There's a pretty clear argument against what I said in post #36. If Arreola lacks the discipline it would take to do something about the weight issue, my opinion is incorrect, and Arreola has no potential. (I figure if two of my favorite posters, IB and Addie, are going to insist on arguing wth each other, I'll sit over here and argue with my damn self!)
What worries me though is that how much of a career will he actually have? the guy has taken beatings in his last 3 fights! in every single one of them. Look at his face after last nights fight, Adamek landed loads on him and Vitali beat the living day lights out of him. You know what, he will get hit a lot more when he steps it up a level again. The guy needs a defense, and fast otherwise he's just a human punch bag that ships way too much punishment because he's not got the mobility or speed of foot to get out of the way. Even if his mind is moving, his body cannot respond and keep up.
You can't seriously believe 256lbs is an ideal weight for Chris Arreola? :think Stay busy fights? Arreola weighed 251lbs for the biggest fight of his life, and fighting Adamek was a stay busy contest? Nobody told Adamek, Arreola came in at 250lbs for Adamek.
Would that be the tone of undisguised utter contempt? It's directed toward Cristobal Arreola, not you personally.
Yeah, that. You seem completely and utterly dismissive of Chris Arreola. You seem to be implying that he's as bad now as when he was fighting on HBO. :think
I am completely and utterly dismissive of him. :yep It's not so much that he was always this bad; obviously you're right that there has been some decline (from bad to worse IMO). He just never had as much upside as some people seemed to hope even when he was less shitty than he currently is. I never understood why there was ever any opinion to the contrary. :conf Even when he was undefeated and fighting regularly on national TV, it isn't like there were flashes of intense dedication or boxing technique - those are two things that have always been missing. Now that he no longer sits on his punches and tries to finish early, he's even less compelling to watch than he was then. That's my take.
Chris should be under 230 but I give credit to his opponent who had no concern for Arreola's punches. I'd like to see him fight Sosnowski. Peter is tied up and if he loses Chris will have nothing to gain by fighting him. Povetkin is out there too and Haye.

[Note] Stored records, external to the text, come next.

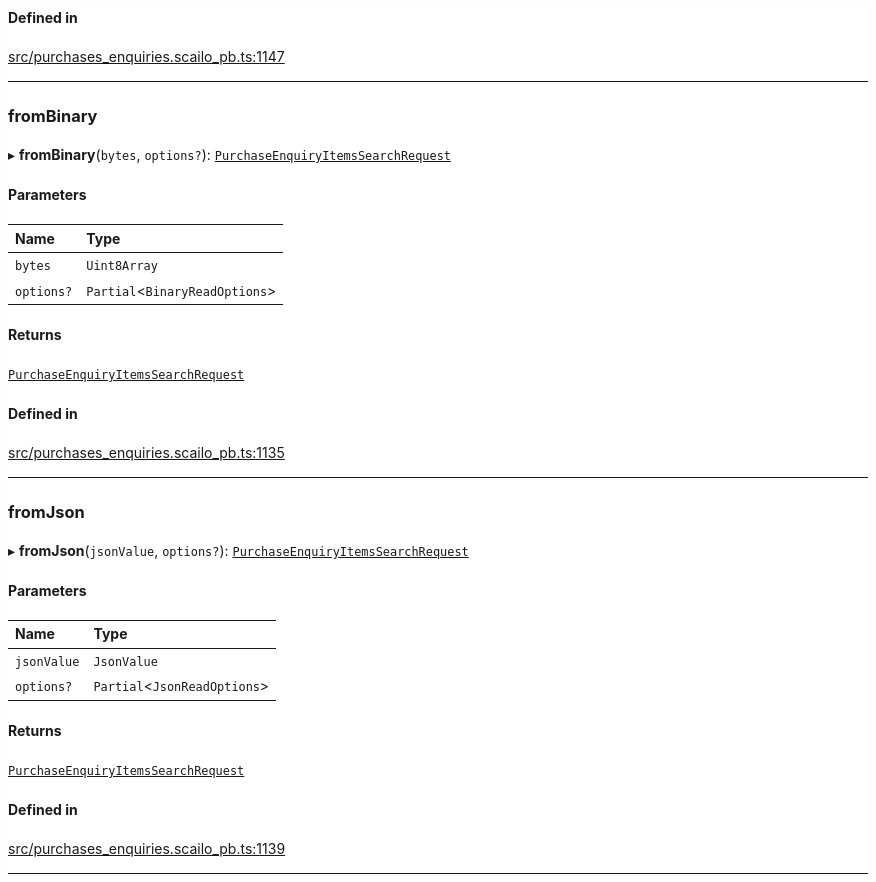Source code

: #### Defined in

[src/purchases_enquiries.scailo_pb.ts:1147](https://github.com/scailo/ts-sdk/blob/c10a36b57201dfa5903d4b53efa1e62aa6208936/src/purchases_enquiries.scailo_pb.ts#L1147)

___

### fromBinary

▸ **fromBinary**(`bytes`, `options?`): [`PurchaseEnquiryItemsSearchRequest`](PurchaseEnquiryItemsSearchRequest.md)

#### Parameters

| Name | Type |
| :------ | :------ |
| `bytes` | `Uint8Array` |
| `options?` | `Partial`\<`BinaryReadOptions`\> |

#### Returns

[`PurchaseEnquiryItemsSearchRequest`](PurchaseEnquiryItemsSearchRequest.md)

#### Defined in

[src/purchases_enquiries.scailo_pb.ts:1135](https://github.com/scailo/ts-sdk/blob/c10a36b57201dfa5903d4b53efa1e62aa6208936/src/purchases_enquiries.scailo_pb.ts#L1135)

___

### fromJson

▸ **fromJson**(`jsonValue`, `options?`): [`PurchaseEnquiryItemsSearchRequest`](PurchaseEnquiryItemsSearchRequest.md)

#### Parameters

| Name | Type |
| :------ | :------ |
| `jsonValue` | `JsonValue` |
| `options?` | `Partial`\<`JsonReadOptions`\> |

#### Returns

[`PurchaseEnquiryItemsSearchRequest`](PurchaseEnquiryItemsSearchRequest.md)

#### Defined in

[src/purchases_enquiries.scailo_pb.ts:1139](https://github.com/scailo/ts-sdk/blob/c10a36b57201dfa5903d4b53efa1e62aa6208936/src/purchases_enquiries.scailo_pb.ts#L1139)

___
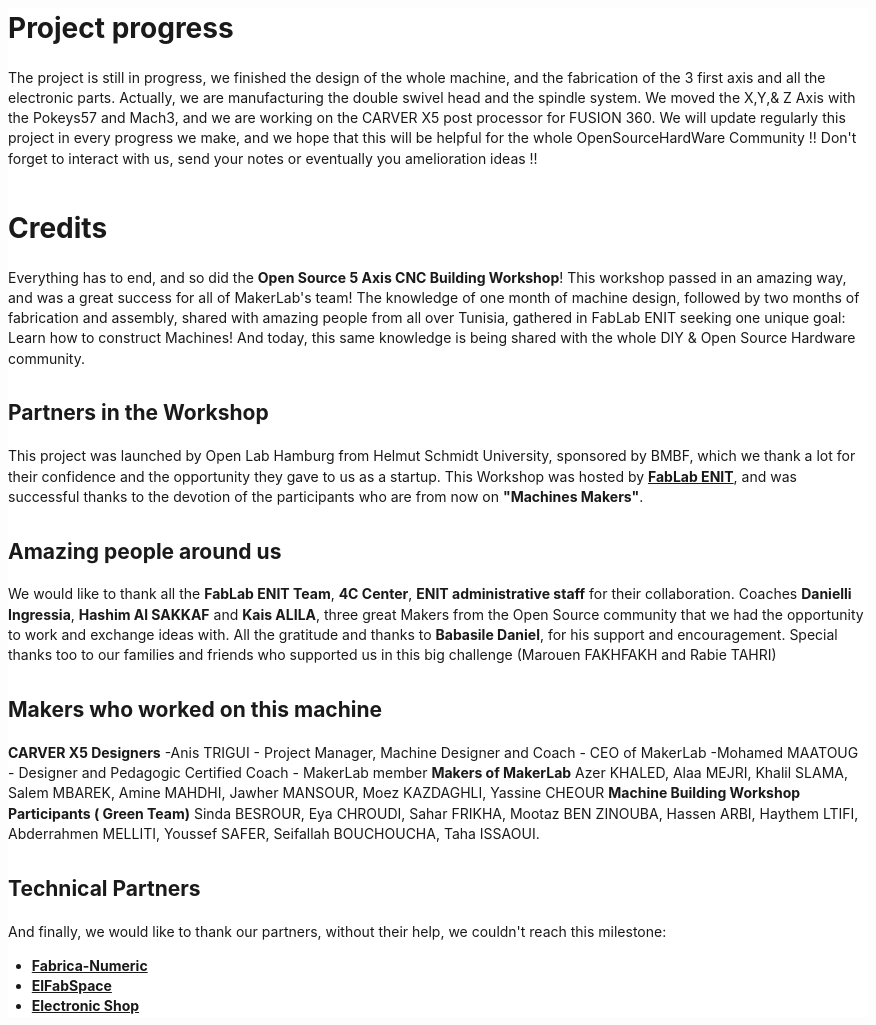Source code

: # Project progress

The project is still in progress, we finished the design of the whole machine, and the fabrication of the 3 first axis and all the electronic parts. Actually, we are manufacturing the double swivel head and the spindle system.
We moved the X,Y,& Z Axis with the Pokeys57 and Mach3, and we are working on the CARVER X5 post processor for FUSION 360.
We will update regularly this project in every progress we make, and we hope that this will be helpful for the whole OpenSourceHardWare Community !!
Don't forget to interact with us, send your notes or eventually you amelioration ideas !! 

# Credits

Everything has to end, and so did the **Open Source 5 Axis CNC Building Workshop**!
This workshop passed in an amazing way, and was a great success for all of MakerLab's team!
The knowledge of one month of machine design, followed by two months of fabrication and assembly, shared with amazing people from all over Tunisia, gathered in FabLab ENIT seeking one unique goal: Learn how to construct Machines! And today, this same knowledge is being shared with the whole DIY & Open Source Hardware community.

## Partners in the Workshop
This project was launched by Open Lab Hamburg from Helmut Schmidt University, sponsored by BMBF, which we thank a lot for their confidence and the opportunity they gave to us as a startup.
This Workshop was hosted by **[FabLab ENIT](https://www.facebook.com/FabLabENIT/)**, and was successful thanks to the devotion of the participants who are from now on **"Machines Makers"**.

## Amazing people around us
We would like to thank all the **FabLab ENIT Team**, **4C Center**, **ENIT administrative staff** for their collaboration. 
Coaches **Danielli Ingressia**,  **Hashim Al SAKKAF** and **Kais ALILA**, three great Makers from the Open Source community that we had the opportunity to work and exchange ideas with.
All the gratitude and thanks to **Babasile Daniel**, for his support and encouragement. 
Special thanks too to our families and friends who supported us in this big challenge (Marouen FAKHFAKH and Rabie TAHRI)

## Makers who worked on this machine
**CARVER X5 Designers**
     -Anis TRIGUI - Project Manager, Machine Designer and Coach - CEO of MakerLab
     -Mohamed MAATOUG - Designer and Pedagogic Certified Coach - MakerLab member
**Makers of MakerLab**
Azer KHALED, Alaa MEJRI, Khalil SLAMA, Salem MBAREK, Amine MAHDHI, Jawher MANSOUR, Moez KAZDAGHLI, Yassine CHEOUR
**Machine Building Workshop Participants ( Green Team)**
Sinda BESROUR, Eya CHROUDI, Sahar FRIKHA, Mootaz BEN ZINOUBA, Hassen ARBI, Haythem LTIFI, Abderrahmen MELLITI, Youssef SAFER, Seifallah BOUCHOUCHA, Taha ISSAOUI.

## Technical Partners
And finally, we would like to thank our partners, without their help, we couldn't reach this milestone:  
- **[Fabrica-Numeric](https://www.facebook.com/Fabrica.numeric/)**
- **[ElFabSpace](https://www.facebook.com/elfabspace/)**
- **[Electronic Shop](http://electronic-shop.biz/)**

If I catch heat for saying this, I apologize in advance. Before I stumbled on the Arreola fight last night on ESPN 2, I had been watching a scratchy handheld VHS film from 1983 of Jerry Quarry sparring with Monte Masters. Quarry was well into his dementia stage and clearly 20 lbs overweight and Monte Masters was, well, Monte Masters. (If you don't know, I doubt I could explain it to you easily...) Guess which "fight" had more intensity, better technique and more punches with dangerous intentions? And I wanted to like Chris Arreola, I really did. He seems like an A+ guy outside the ring. But he looked terrible. A sluggish overweight guy with no foot or hand speed just slogging through the rounds and no intensity. I couldn't believe this was the guy everyone had been talking up. I hope this was a one-off performance, because he has charisma and is someone who is easy to get behind and root for, but he couldn't have shown less last night.